Implementation Considerations
When implementing these recommendations, businesses and policymakers should consider the following:
- Gradual implementation: Reforms should be implemented gradually to avoid disrupting existing executive compensation arrangements and corporate governance structures.
- Monitoring and evaluation: Companies and policymakers should continuously monitor and evaluate the effectiveness of reforms to ensure they are achieving their intended goals.
- Stakeholder engagement: Businesses and policymakers should engage with stakeholders, including shareholders, executives, and regulators, to ensure that reforms are well-informed and effective.
Conclusion
The study "Pay Without Performance: The Unfulfilled Promise of Executive Compensation" provides a comprehensive analysis of the flaws in executive compensation arrangements and highlights the need for reforms to improve corporate governance practices. The findings have significant practical implications for businesses, managers, and policymakers, and provide a foundation for discussing potential reforms.
Summarize the Main Takeaways
The main takeaways from the study are:
- Executive compensation arrangements are often influenced by managerial power and deviate from arm's-length contracting.
- The lack of transparency and performance-based compensation has led to excessive pay and poor corporate governance practices.
- Reforms are needed to improve corporate governance practices, enhance transparency and disclosure, and reduce the influence of managerial power on executive compensation.

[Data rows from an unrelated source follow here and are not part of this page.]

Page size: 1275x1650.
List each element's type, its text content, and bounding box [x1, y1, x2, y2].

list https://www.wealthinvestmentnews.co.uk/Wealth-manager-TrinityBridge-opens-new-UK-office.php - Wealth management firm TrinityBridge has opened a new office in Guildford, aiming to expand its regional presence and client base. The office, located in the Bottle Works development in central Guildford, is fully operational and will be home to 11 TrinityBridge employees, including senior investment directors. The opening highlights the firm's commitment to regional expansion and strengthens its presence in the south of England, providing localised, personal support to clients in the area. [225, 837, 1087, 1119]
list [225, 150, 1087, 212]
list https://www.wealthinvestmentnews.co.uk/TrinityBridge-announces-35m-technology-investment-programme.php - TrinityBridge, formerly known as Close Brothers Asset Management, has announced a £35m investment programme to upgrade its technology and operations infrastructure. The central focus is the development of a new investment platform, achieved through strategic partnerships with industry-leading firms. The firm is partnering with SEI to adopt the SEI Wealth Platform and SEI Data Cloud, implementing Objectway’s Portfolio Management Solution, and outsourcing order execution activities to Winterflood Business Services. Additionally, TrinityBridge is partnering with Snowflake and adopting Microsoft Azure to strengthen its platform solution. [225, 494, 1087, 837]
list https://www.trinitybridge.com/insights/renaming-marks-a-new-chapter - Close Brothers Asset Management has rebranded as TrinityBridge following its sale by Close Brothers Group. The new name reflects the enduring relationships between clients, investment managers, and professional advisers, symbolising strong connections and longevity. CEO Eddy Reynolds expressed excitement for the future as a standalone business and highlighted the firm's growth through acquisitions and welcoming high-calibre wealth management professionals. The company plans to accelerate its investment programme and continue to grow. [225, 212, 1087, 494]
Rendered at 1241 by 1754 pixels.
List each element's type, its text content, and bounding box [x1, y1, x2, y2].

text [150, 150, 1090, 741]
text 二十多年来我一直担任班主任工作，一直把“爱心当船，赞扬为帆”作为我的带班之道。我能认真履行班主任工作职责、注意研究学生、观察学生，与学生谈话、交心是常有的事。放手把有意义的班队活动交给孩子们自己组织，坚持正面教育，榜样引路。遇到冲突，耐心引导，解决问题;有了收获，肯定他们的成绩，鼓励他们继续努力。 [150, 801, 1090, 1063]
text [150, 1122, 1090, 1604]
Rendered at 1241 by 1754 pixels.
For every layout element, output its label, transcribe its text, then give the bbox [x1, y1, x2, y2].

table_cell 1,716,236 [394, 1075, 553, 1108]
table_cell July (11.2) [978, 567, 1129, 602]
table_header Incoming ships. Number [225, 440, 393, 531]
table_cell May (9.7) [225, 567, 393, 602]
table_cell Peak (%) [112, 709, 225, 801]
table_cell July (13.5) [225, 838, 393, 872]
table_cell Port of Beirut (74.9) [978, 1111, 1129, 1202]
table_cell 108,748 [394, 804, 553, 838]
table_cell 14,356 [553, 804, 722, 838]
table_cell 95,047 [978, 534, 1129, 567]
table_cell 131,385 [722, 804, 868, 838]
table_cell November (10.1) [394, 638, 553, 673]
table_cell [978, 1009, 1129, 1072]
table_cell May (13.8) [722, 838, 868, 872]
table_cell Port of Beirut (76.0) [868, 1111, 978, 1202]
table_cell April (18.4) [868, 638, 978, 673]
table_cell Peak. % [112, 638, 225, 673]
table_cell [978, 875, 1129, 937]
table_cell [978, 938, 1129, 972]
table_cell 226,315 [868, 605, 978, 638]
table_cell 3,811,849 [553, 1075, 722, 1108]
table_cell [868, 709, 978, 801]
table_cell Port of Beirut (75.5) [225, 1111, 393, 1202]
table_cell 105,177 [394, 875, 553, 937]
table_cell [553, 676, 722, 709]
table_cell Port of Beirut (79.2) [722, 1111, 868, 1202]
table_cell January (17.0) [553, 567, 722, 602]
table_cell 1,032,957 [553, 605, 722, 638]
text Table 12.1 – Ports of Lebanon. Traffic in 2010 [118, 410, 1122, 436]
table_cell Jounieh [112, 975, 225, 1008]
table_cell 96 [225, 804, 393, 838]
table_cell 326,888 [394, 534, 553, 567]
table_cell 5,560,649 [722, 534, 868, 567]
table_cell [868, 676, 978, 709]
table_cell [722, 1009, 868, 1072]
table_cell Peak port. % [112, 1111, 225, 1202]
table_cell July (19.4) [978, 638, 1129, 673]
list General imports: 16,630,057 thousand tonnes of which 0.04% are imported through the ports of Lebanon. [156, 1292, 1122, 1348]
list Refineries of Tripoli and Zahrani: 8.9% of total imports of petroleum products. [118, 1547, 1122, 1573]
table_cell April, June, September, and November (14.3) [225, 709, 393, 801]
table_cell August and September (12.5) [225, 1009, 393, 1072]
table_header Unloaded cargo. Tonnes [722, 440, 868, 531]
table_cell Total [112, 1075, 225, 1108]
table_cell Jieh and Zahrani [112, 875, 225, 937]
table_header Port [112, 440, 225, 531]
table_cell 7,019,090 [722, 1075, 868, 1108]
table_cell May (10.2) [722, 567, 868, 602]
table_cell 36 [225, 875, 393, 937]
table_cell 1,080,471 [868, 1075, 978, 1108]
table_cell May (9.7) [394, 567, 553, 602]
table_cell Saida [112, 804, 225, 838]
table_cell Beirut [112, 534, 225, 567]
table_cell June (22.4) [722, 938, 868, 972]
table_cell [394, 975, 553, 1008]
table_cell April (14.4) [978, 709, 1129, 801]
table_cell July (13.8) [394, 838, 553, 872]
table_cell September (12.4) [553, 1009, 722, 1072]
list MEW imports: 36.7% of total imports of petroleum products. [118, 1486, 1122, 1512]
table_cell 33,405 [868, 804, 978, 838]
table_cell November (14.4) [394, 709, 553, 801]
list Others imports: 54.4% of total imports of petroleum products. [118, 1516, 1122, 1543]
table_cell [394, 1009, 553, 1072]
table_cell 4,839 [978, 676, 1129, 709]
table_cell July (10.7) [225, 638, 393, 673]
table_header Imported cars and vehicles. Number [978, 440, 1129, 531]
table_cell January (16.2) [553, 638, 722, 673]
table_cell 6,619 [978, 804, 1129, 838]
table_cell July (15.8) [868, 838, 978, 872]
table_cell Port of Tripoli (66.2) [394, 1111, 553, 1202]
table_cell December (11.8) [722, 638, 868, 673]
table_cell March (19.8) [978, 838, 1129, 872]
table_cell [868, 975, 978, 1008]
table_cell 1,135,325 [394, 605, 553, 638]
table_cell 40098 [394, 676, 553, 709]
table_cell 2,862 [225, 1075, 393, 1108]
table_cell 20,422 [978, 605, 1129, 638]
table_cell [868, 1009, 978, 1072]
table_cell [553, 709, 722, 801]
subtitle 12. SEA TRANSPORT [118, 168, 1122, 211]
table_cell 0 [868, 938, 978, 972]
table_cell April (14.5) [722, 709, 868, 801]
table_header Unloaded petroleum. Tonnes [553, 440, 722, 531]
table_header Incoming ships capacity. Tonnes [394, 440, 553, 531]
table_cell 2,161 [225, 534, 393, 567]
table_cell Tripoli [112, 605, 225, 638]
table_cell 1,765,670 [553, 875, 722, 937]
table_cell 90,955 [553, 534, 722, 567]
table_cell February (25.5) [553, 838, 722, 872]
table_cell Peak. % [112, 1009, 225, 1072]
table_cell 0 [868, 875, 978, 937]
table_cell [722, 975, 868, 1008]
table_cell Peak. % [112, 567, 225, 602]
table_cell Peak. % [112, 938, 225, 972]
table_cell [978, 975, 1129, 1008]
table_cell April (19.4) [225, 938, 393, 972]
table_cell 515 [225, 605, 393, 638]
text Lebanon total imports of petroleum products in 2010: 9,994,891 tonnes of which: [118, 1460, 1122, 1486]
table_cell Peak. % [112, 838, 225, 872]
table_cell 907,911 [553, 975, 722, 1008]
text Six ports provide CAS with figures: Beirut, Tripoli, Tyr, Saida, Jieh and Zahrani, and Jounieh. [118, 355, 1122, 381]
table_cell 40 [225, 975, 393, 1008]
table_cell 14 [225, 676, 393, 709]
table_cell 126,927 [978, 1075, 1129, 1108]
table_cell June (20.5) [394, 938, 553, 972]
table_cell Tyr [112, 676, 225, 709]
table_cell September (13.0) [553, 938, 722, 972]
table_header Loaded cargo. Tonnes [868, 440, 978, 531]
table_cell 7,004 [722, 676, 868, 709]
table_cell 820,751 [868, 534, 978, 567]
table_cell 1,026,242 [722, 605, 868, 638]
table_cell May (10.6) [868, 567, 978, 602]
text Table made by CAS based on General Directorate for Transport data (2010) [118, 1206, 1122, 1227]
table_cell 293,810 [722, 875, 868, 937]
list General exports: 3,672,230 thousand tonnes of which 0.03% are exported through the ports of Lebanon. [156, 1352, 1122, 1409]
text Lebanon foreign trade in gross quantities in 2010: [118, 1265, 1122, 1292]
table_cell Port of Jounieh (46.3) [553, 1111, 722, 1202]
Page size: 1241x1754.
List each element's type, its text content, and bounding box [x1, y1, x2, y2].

Final Thoughts on Significance and Impact
The study's findings have significant implications for businesses, managers, and policymakers. By implementing more transparent and performance-based executive compensation arrangements, improving corporate governance structures, and enhancing shareholder engagement, companies can reduce the potential for camouflage and outrage costs and improve their overall performance. The study's conclusions provide a foundation for discussing potential reforms and highlight the need for continued research and analysis in this area.